設定、いいですねぇ。ゾンビは戦闘力高いだけじゃなくて感染力まで持ってる、絶対倒さないといけない敵です。でもゾンビの見かけは高齢者そのままで、もともとはどなたかのご家族。感情、倫理、法律、あれこれが絡みあった末に市民団体が仕末を請け負うようになりました。これを端的にまとめられる構成力はすばらしいのひと言。
加えて主人公の義昭くんは目の前で、ゾンビ化した祖父を市民団体に処理された経験があるわけです。そんな彼が対ゾンビの最前線へ行く――ドラマが生まれないはずがないんです!
筆力、ネタ力、構成力、どれも文句なしで期待値も激高。これはもう推さずにいられません!
(新作紹介 カクヨム金のたまご/文=髙橋 剛)
薬局勤務の薬剤師である唐柴 蓮。彼は日々訪れる患者さんを相手に苦労し、病気や医療制度について思いを巡らせる……。
というわけでこちら、薬剤師さんによる半自伝的(あらすじより)作品となりますが。いつもは患者サイドから感じてる私たちのあれこれが薬剤師にとってどんなものなのか、立場の違いから生まれるズレっぷりは実に興味深いところです。いや、患者の理不尽ってのを思い知りますね、というのはともあれ。
一般人には今ひとつ理解できてない医療というものの効力や問題を、医師と患者とを繋ぐ薬剤師の立場から語ってくださってるわけですが、そこに留まらないのが見どころです。病院や薬局、医療メーカーの形態というものから生じる問題あり、従事する“人”から生じる問題あり、ジェネリックを巡る問題あり……語られるドラマは同時に知識伝授や問題提起でもあって。
読み物として楽しませてくれるだけじゃなく、今一度“薬”を考えるきっかけにもなる良作ですよ。
(新作紹介 カクヨム金のたまご/文=髙橋 剛)
女性である著者さんが女性アイドル推しとしてアイドルを見て、感じたことを語るエッセイです。

身体または手のキーポイントデータ:
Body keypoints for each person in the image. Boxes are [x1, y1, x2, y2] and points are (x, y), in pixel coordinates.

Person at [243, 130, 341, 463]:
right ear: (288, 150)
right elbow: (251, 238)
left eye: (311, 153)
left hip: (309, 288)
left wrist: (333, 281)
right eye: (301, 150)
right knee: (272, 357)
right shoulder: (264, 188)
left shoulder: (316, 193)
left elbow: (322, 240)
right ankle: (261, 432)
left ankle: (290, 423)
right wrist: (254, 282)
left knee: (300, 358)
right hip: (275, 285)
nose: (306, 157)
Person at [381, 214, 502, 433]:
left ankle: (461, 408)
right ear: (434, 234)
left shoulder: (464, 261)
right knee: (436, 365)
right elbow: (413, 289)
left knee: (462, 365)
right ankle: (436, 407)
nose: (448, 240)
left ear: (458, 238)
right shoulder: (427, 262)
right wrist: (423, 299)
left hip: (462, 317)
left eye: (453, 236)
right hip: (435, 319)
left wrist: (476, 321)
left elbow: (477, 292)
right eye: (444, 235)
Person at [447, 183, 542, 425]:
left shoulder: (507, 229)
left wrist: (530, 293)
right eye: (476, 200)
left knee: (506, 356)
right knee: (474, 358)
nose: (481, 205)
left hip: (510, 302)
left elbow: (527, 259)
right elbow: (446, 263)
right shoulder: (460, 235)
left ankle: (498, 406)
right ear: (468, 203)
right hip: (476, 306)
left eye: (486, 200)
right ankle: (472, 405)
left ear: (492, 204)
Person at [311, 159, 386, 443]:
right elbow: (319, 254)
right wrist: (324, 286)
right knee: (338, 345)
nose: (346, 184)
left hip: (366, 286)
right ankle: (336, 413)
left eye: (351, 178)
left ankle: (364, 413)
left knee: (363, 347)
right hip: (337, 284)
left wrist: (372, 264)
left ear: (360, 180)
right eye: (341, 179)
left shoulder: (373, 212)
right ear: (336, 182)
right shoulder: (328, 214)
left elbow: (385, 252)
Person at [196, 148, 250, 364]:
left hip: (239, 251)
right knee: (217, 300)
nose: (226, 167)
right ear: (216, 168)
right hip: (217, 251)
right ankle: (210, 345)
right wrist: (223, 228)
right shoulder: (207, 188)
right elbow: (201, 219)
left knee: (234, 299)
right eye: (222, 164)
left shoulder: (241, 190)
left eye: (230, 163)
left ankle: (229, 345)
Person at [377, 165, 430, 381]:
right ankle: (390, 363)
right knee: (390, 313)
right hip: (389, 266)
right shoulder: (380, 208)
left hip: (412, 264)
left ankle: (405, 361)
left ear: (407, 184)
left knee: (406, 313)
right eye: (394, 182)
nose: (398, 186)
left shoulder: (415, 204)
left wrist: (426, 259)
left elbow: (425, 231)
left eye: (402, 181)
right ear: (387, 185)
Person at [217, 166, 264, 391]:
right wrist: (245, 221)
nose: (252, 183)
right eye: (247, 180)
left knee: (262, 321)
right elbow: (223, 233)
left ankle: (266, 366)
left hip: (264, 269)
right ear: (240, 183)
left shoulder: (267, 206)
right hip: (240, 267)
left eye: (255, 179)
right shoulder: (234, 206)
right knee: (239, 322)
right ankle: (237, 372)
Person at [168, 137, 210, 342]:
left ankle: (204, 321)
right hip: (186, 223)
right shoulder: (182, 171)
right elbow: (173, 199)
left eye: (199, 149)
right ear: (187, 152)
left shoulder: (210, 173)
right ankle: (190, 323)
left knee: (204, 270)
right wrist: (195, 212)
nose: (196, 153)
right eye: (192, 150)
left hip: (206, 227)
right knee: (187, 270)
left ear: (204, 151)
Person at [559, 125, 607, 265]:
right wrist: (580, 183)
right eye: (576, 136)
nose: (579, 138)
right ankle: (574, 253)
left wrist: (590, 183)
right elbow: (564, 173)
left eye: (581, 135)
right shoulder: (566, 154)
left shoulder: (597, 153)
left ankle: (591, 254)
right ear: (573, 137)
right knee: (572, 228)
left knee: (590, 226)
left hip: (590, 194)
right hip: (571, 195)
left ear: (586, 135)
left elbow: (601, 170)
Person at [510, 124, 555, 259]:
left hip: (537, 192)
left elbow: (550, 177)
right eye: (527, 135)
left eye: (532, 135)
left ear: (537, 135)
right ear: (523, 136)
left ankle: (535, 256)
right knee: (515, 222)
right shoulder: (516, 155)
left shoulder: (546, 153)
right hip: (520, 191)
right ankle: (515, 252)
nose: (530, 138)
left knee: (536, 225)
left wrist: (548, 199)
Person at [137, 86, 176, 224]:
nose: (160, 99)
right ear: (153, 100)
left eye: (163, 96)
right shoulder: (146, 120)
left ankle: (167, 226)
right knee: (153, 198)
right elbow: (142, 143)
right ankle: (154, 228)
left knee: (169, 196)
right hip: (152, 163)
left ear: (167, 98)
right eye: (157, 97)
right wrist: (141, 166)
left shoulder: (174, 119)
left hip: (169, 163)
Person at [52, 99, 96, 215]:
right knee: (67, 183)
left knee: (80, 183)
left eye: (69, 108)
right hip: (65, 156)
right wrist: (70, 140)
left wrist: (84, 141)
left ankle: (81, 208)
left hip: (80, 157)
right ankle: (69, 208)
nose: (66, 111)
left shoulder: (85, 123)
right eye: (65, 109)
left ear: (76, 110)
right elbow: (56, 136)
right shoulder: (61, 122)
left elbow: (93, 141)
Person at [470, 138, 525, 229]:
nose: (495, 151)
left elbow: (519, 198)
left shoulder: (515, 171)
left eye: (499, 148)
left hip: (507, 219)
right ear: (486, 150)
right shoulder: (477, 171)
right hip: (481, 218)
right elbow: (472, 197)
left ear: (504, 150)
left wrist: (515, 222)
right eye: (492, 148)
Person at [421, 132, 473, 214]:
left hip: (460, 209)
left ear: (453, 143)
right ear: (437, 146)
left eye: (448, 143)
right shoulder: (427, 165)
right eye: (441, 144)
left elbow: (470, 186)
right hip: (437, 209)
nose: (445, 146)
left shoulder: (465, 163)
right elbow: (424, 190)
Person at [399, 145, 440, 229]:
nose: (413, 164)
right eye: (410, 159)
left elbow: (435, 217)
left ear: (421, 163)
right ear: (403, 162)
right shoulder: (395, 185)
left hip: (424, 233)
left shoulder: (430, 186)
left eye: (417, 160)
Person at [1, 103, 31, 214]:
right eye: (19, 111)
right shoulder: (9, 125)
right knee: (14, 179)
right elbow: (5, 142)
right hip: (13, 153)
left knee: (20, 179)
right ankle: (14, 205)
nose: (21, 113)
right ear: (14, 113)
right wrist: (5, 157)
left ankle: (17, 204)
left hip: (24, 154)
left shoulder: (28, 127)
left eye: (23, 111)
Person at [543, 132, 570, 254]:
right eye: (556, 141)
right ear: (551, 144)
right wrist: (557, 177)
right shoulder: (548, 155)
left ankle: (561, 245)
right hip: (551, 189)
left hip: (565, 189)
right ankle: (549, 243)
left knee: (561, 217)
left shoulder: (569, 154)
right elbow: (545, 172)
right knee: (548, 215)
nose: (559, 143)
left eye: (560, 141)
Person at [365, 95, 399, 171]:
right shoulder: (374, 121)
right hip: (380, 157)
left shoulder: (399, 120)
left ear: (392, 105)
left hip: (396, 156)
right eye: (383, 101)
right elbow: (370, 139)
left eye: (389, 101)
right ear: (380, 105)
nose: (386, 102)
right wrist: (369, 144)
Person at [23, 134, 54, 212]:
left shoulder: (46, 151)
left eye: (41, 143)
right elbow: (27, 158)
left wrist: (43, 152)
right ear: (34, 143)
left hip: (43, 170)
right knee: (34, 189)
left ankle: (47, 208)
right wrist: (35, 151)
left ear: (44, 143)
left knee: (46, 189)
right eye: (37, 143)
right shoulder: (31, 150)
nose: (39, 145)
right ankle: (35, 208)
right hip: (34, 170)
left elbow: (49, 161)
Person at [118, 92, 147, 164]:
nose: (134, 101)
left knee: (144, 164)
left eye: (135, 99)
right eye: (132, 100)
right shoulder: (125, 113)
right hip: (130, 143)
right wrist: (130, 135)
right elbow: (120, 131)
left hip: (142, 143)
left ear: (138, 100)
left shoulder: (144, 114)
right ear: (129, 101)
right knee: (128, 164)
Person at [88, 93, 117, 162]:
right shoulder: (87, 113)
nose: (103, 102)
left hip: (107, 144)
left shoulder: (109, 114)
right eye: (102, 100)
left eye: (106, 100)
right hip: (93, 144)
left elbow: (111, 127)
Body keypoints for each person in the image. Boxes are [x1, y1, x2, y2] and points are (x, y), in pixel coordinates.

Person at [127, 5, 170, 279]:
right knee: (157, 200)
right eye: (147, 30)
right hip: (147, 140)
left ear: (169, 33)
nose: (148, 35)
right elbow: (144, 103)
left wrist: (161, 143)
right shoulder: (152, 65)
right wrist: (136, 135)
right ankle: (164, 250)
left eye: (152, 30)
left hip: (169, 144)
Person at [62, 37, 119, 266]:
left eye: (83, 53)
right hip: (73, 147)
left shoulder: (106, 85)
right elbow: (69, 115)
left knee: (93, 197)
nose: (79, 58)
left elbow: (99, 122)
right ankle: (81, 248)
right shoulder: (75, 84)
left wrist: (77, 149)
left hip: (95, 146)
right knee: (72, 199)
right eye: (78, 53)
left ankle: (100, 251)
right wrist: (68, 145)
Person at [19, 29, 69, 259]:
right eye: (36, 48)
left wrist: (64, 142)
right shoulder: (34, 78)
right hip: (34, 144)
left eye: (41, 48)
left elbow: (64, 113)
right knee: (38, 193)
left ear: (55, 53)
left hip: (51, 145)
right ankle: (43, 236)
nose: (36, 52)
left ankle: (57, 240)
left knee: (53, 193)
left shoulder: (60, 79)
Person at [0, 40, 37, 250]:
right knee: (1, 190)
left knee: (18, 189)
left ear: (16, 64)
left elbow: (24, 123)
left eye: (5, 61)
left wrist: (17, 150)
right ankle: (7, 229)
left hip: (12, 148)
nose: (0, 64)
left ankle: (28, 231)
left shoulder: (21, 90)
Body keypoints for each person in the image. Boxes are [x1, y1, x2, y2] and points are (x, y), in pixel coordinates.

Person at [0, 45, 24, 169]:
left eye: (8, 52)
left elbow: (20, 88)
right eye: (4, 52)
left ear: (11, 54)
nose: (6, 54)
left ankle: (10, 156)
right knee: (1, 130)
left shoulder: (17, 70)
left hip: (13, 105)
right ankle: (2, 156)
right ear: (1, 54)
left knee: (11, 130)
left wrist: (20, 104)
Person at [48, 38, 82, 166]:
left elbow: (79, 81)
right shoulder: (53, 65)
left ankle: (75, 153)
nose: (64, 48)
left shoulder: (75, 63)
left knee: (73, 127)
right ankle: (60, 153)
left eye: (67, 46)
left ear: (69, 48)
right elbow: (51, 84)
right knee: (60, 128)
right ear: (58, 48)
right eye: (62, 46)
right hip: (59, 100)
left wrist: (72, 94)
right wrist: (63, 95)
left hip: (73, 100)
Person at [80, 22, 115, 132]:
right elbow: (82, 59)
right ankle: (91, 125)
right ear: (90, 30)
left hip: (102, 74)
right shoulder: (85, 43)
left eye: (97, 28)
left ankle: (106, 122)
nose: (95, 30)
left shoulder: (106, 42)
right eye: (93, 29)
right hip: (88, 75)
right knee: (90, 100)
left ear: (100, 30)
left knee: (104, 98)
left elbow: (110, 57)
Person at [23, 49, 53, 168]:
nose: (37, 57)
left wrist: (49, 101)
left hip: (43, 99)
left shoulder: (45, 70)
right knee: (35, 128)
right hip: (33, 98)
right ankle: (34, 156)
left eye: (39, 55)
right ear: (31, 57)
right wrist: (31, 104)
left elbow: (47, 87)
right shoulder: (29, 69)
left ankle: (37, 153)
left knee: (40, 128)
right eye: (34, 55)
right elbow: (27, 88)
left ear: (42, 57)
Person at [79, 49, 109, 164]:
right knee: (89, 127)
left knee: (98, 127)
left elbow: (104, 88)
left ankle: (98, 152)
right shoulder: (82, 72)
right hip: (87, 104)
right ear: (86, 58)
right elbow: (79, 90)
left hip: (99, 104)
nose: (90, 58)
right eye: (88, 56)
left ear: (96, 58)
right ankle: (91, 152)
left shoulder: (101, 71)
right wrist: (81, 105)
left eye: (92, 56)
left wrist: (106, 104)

[取り組む課題]
抜粋の内容をもとに、次の問いに答えよ。
1. ゾンビの始末を請け負うようになったのは何か。
2. 主人公の義昭くんは、ゾンビ化した祖父がどうされるのを目の前で見たか。
3. 唐柴 蓮はどこに勤める、何の職業の人物か。

[あなたの解答]
1. 市民団体である。
2. 市民団体に処理されるのを見た。
3. 薬局に勤める薬剤師である。